= Melville Wolfrom =

American chemist (1900–1969)

Melville Lawrence Wolfrom (April 2, 1900 – June 20, 1969) was an American chemist.

==Early life, education, and career==
Melville Wolfrom's grandfather Johann Lorenz Wolfrum immigrated to the United States from Aš in 1854, and was of Sudeten German descent. His son Friedrich (Frederick) Wolfrum married Maria Louisa Sutter. Melville Wolfrom was born on April 2, 1900, the youngest of nine children. His father died when Melville was seven years old. Three of his brothers acquired a patent for a horse harness snap, and as a teen, Melville helped manufacture them out of the family home. He graduated from Ohio's Bellevue High School in 1917 as salutatorian and began working for the National Carbon Company. A year later, Wolfrom enrolled at Western Reserve University. He dropped out of the university and the Students' Army Training Corps after November 1918. In 1919, Wolfrom returned to school at Washington Square College, only to drop out a second time. He was admitted to Ohio State University in 1920. Upon graduation in 1924, Wolfrom turned to graduate school at Northwestern University, where he earned a master's and doctoral degree in 1925 and 1927, respectively. Wolfrom's postdoctoral studies were funded by the National Research Council. Wolfrom worked with Claude Hudson and Phoebus Levene before returning to Ohio State in 1928.

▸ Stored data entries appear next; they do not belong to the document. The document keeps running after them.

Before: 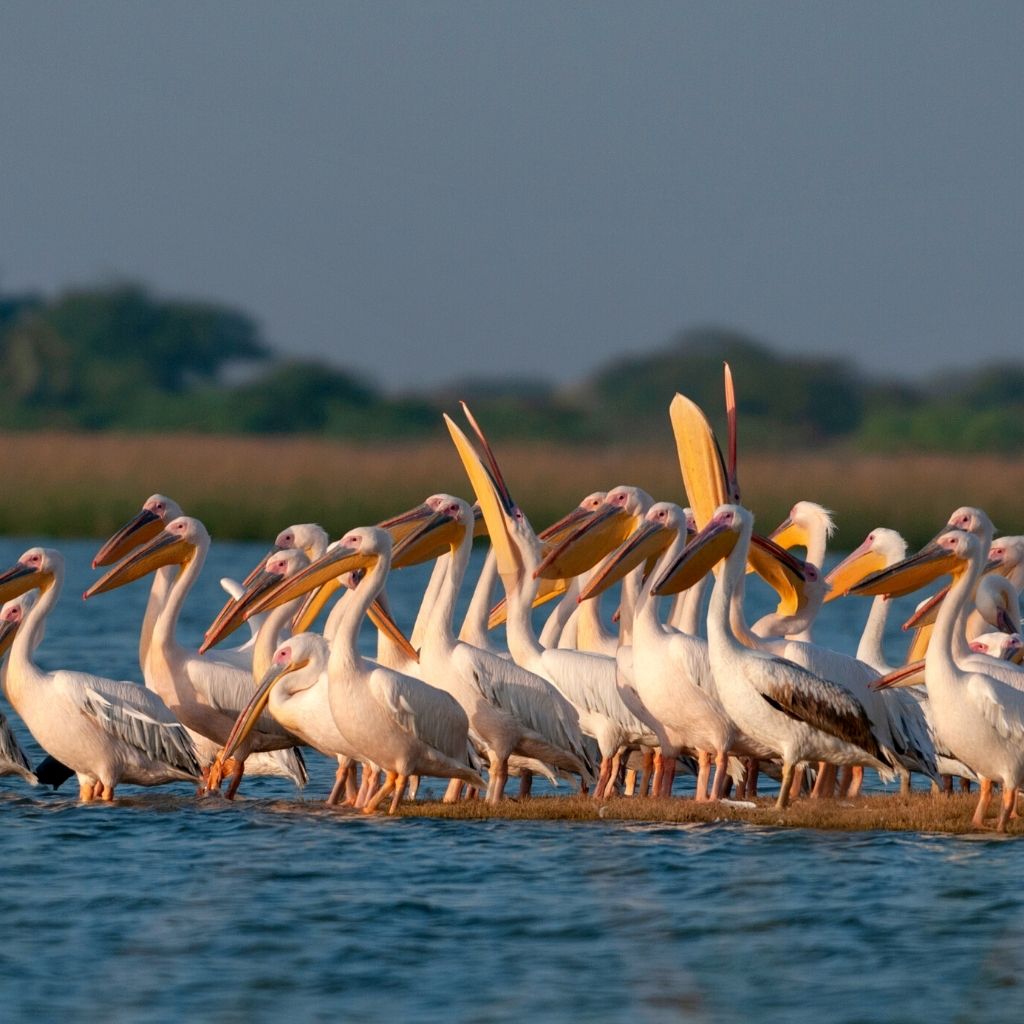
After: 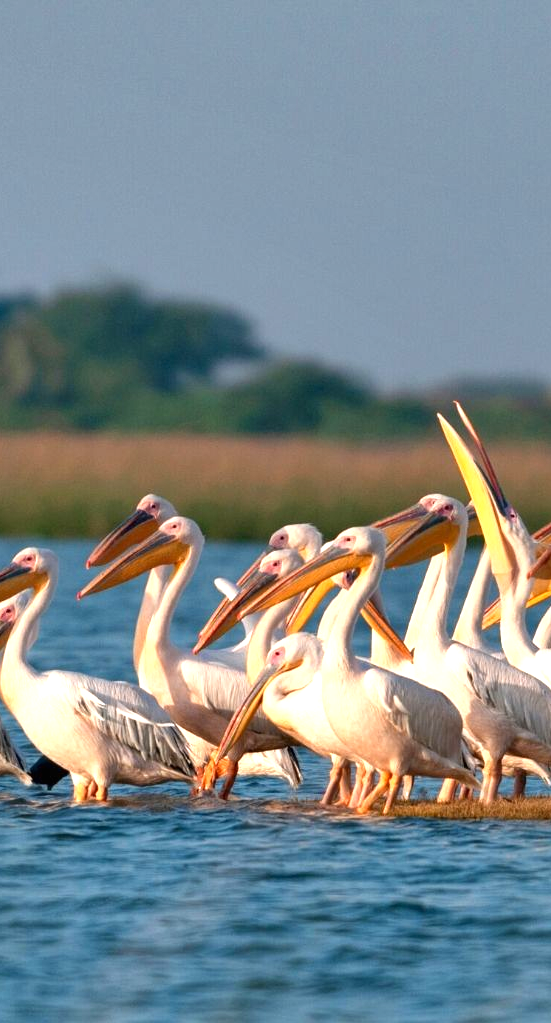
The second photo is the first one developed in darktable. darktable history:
exposure: black level correction 0, exposure 1 EV, compensate exposure bias true, compensate highlight preservation false
crop: left 0.587%, right 45.588%, bottom 0.086%
shadows and highlights: soften with gaussian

Wolfrom formally joined the OSU faculty in 1929 as an instructor. He was promoted to assistant professor in 1930, followed by an associate professorship in 1936. Wolfrom was awarded a Guggenheim Fellowship in 1939, and attained full professorship in 1940. In 1950, Wolfrom became the first member of OSU's Department of Chemistry faculty to be elected to membership within the National Academy of Sciences. He was followed by Melvin Spencer Newman in 1956. Wolfrom was appointed to a Regents' Professorship in 1965.

Wolfrom played an essential role in the establishment of the annual book series Advances in Carbohydrate Chemistry (which transitioned to Advances in Carbohydrate Chemistry and Biochemistry in 1969), serving as co-editor from volume 1 in 1945 to volume 24 in 1969 (excepting 1950/51). His editorial skills were shared with other chemistry publications such as Methods in Carbohydrate Chemistry, Carbohydrate Research, and Chemical Abstracts. For a quarter of a century, Wolfrom worked on the international systemization and codification of carbohydrate nomenclature.

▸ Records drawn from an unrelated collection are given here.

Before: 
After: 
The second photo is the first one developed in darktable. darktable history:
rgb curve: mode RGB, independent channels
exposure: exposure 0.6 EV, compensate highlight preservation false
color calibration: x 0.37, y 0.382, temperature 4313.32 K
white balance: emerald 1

==Personal life and legacy==
Wolfrom married Agnes Louise Thompson on June 1, 1926. The couple had five children. Frederick died in infancy, and was followed by Eva Magdalena, twins Anne Marie and Betty Jane, and Carl Thompson. Melville Wolfrom died of a heart attack on June 20, 1969 at Ohio State University Hospital. The Melville L. Wolfrom Award given by the American Chemical Society is named for him. The Newman and Wolfrom Laboratory of Chemistry at Ohio State University was named for Wolfrom and Melvin Spencer Newman on November 3, 1995.